## Assigned task
Copy the rows in the stretch from the start of the rows through the line containing "EGÉSZSÉG | ÉL", substituting "Отправка" for each occurrence of "Доставка" and leaving everything else unchanged.

## Input material

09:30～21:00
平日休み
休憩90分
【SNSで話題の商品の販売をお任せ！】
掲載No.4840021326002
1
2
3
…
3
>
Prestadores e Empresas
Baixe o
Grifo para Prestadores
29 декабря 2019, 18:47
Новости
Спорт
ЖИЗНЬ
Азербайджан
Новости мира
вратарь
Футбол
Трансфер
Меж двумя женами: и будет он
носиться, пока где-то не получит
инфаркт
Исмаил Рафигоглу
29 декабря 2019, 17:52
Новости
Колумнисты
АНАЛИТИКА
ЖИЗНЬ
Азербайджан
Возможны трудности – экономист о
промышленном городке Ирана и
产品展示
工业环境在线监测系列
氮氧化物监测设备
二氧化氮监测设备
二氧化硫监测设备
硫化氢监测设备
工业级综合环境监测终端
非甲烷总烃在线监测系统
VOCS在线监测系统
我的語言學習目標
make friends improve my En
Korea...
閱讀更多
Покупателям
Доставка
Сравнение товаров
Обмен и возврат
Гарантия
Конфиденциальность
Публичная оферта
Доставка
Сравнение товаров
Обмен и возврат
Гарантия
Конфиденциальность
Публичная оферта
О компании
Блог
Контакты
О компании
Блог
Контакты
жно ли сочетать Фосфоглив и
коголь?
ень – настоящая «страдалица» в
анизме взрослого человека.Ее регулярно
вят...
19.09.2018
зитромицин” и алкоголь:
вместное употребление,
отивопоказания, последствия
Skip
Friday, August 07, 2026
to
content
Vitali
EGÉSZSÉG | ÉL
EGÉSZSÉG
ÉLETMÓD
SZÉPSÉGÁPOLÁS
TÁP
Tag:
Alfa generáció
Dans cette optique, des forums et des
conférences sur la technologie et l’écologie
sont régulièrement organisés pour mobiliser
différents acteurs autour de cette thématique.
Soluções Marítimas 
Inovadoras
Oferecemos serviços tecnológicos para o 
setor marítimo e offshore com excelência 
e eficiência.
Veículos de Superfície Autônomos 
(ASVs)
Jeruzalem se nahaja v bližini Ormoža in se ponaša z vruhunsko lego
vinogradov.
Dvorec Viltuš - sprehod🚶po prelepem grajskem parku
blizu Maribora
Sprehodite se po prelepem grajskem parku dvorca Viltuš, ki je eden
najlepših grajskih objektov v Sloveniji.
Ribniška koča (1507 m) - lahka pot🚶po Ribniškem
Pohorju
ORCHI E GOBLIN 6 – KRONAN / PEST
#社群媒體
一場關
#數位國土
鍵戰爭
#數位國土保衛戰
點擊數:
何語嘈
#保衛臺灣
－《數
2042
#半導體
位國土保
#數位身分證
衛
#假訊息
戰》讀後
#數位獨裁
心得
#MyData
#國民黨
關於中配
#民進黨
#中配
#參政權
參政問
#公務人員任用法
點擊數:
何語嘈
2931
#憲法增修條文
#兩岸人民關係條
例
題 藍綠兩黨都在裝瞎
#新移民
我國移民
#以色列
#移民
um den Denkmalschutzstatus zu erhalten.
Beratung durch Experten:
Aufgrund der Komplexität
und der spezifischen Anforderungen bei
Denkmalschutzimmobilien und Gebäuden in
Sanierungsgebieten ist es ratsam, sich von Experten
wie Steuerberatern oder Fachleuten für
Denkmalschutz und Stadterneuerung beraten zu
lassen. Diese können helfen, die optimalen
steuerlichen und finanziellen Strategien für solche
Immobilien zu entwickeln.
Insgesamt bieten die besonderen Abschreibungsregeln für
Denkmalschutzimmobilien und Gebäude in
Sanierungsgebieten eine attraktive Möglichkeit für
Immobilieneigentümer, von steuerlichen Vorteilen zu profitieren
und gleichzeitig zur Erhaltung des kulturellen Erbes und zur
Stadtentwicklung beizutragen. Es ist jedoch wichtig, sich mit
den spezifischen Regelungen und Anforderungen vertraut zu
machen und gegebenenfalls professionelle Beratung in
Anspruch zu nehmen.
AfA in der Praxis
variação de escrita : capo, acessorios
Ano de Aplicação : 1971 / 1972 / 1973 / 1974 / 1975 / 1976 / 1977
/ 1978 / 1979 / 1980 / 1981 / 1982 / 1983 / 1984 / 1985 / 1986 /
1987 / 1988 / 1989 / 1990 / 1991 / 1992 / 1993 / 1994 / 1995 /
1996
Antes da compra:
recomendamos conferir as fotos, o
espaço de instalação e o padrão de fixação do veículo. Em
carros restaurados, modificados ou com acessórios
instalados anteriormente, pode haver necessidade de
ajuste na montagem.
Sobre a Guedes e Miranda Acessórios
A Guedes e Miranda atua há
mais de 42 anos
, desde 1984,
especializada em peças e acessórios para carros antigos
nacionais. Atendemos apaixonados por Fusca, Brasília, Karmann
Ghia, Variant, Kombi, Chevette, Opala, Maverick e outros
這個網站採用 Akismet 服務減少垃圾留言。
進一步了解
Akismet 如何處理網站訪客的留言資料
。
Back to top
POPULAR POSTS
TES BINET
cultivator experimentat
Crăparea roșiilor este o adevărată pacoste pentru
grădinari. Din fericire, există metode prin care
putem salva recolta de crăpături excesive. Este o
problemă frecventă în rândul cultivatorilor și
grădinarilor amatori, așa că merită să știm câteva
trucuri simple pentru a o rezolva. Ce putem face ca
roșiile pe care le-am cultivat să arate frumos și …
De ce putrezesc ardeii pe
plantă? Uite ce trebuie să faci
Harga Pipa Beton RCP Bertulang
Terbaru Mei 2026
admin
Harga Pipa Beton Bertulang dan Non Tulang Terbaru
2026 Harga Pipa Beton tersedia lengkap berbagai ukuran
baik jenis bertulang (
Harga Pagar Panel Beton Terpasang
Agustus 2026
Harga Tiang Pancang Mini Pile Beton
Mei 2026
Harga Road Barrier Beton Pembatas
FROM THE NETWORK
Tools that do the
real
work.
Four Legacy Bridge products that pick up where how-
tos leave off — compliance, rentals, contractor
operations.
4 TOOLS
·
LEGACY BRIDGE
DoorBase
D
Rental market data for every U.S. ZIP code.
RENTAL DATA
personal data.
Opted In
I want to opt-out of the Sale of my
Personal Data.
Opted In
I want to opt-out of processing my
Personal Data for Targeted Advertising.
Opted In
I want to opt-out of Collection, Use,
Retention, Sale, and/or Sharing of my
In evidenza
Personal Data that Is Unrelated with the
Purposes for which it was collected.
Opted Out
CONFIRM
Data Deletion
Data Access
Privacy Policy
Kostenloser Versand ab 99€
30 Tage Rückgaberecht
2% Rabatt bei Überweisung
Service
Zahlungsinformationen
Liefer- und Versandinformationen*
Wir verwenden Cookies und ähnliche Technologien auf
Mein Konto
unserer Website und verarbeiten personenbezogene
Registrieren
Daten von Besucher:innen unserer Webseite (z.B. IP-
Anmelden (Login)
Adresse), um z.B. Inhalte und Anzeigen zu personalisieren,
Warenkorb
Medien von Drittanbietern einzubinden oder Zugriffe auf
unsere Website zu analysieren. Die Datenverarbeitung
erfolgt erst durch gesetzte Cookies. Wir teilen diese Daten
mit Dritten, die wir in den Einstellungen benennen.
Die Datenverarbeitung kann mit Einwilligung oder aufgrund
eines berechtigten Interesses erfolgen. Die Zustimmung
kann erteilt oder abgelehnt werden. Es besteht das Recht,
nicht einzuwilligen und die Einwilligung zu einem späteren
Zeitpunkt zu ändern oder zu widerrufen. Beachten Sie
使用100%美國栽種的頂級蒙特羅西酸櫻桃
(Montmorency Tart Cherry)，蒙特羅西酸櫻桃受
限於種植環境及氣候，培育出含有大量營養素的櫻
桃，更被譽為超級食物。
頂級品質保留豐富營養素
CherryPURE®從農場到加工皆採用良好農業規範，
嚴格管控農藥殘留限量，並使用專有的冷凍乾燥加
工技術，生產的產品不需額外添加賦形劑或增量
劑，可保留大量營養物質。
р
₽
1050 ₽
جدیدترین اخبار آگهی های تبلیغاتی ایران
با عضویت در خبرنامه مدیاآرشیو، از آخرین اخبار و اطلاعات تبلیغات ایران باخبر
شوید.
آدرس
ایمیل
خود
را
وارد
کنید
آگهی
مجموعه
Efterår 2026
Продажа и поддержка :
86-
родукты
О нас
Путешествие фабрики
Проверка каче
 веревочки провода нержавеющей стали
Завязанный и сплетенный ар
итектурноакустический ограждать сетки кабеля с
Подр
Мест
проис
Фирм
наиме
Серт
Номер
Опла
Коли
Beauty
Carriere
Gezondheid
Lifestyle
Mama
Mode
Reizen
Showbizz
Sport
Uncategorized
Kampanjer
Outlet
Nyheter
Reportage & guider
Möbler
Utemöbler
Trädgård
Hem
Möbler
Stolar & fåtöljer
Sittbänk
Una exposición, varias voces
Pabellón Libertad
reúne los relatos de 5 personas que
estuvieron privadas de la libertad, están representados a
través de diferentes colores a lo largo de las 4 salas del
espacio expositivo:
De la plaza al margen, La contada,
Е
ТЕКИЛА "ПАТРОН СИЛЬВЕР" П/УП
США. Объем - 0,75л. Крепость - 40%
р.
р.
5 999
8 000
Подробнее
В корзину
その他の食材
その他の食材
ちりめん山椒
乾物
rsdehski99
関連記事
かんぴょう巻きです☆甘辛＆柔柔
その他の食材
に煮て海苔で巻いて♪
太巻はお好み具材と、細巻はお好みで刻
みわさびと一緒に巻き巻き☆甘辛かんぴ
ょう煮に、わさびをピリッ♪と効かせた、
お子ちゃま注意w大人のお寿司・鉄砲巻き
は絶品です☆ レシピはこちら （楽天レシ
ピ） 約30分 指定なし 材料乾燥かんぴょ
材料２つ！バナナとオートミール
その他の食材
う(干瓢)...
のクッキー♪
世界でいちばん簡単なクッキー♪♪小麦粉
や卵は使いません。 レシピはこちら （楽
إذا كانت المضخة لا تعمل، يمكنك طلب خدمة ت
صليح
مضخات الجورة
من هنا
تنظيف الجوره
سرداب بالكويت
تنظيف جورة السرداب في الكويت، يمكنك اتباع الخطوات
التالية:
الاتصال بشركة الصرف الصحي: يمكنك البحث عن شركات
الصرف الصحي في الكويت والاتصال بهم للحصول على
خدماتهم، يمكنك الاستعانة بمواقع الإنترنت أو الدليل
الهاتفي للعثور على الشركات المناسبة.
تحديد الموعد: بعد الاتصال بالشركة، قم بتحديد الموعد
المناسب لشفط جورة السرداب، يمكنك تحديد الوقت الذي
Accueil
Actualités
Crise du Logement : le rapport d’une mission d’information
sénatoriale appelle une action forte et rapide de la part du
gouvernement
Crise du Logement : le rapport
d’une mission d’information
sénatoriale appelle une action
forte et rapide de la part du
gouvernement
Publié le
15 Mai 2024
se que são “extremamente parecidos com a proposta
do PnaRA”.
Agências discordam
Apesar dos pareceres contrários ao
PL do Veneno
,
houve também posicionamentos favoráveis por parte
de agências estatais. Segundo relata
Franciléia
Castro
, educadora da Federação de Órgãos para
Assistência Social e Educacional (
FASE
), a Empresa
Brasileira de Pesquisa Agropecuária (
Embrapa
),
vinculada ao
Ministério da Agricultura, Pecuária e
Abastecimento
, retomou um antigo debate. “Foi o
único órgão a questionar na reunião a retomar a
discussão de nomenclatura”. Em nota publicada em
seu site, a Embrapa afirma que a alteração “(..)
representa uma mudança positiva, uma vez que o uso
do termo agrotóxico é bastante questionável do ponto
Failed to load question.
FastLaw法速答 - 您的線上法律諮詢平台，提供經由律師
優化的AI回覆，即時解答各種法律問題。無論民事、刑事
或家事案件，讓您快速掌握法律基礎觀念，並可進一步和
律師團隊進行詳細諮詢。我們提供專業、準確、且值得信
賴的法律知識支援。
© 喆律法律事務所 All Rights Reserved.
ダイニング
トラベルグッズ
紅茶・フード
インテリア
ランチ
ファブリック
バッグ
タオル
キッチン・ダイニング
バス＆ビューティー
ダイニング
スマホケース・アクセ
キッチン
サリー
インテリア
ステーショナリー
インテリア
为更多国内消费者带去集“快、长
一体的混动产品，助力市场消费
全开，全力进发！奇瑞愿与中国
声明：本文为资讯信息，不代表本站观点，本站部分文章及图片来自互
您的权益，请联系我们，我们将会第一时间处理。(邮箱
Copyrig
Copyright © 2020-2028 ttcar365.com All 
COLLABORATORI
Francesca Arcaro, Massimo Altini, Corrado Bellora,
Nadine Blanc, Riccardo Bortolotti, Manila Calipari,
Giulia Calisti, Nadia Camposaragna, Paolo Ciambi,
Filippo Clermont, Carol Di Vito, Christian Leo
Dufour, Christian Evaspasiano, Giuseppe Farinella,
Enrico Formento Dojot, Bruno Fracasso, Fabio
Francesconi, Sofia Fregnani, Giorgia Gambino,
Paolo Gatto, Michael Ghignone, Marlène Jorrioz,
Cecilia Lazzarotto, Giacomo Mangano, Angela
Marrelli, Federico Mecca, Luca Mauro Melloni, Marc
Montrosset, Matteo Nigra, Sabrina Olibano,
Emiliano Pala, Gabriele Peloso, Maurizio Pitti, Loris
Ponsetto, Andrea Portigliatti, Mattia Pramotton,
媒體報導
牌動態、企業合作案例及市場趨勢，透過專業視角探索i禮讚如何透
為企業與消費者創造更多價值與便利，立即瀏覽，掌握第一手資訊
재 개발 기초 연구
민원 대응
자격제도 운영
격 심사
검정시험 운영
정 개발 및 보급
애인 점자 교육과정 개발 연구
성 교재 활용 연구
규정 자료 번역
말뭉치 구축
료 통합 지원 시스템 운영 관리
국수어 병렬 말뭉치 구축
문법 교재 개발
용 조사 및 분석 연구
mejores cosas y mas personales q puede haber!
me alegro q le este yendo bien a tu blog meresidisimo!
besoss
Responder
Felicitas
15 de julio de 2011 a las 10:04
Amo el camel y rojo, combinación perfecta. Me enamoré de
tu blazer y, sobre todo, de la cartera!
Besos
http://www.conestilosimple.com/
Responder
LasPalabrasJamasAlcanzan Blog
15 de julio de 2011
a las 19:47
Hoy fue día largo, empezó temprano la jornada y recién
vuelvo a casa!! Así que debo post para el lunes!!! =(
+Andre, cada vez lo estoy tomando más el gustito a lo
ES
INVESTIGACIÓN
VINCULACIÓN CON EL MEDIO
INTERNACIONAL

## Output for this exercise
09:30～21:00
平日休み
休憩90分
【SNSで話題の商品の販売をお任せ！】
掲載No.4840021326002
1
2
3
…
3
>
Prestadores e Empresas
Baixe o
Grifo para Prestadores
29 декабря 2019, 18:47
Новости
Спорт
ЖИЗНЬ
Азербайджан
Новости мира
вратарь
Футбол
Трансфер
Меж двумя женами: и будет он
носиться, пока где-то не получит
инфаркт
Исмаил Рафигоглу
29 декабря 2019, 17:52
Новости
Колумнисты
АНАЛИТИКА
ЖИЗНЬ
Азербайджан
Возможны трудности – экономист о
промышленном городке Ирана и
产品展示
工业环境在线监测系列
氮氧化物监测设备
二氧化氮监测设备
二氧化硫监测设备
硫化氢监测设备
工业级综合环境监测终端
非甲烷总烃在线监测系统
VOCS在线监测系统
我的語言學習目標
make friends improve my En
Korea...
閱讀更多
Покупателям
Отправка
Сравнение товаров
Обмен и возврат
Гарантия
Конфиденциальность
Публичная оферта
Отправка
Сравнение товаров
Обмен и возврат
Гарантия
Конфиденциальность
Публичная оферта
О компании
Блог
Контакты
О компании
Блог
Контакты
жно ли сочетать Фосфоглив и
коголь?
ень – настоящая «страдалица» в
анизме взрослого человека.Ее регулярно
вят...
19.09.2018
зитромицин” и алкоголь:
вместное употребление,
отивопоказания, последствия
Skip
Friday, August 07, 2026
to
content
Vitali
EGÉSZSÉG | ÉL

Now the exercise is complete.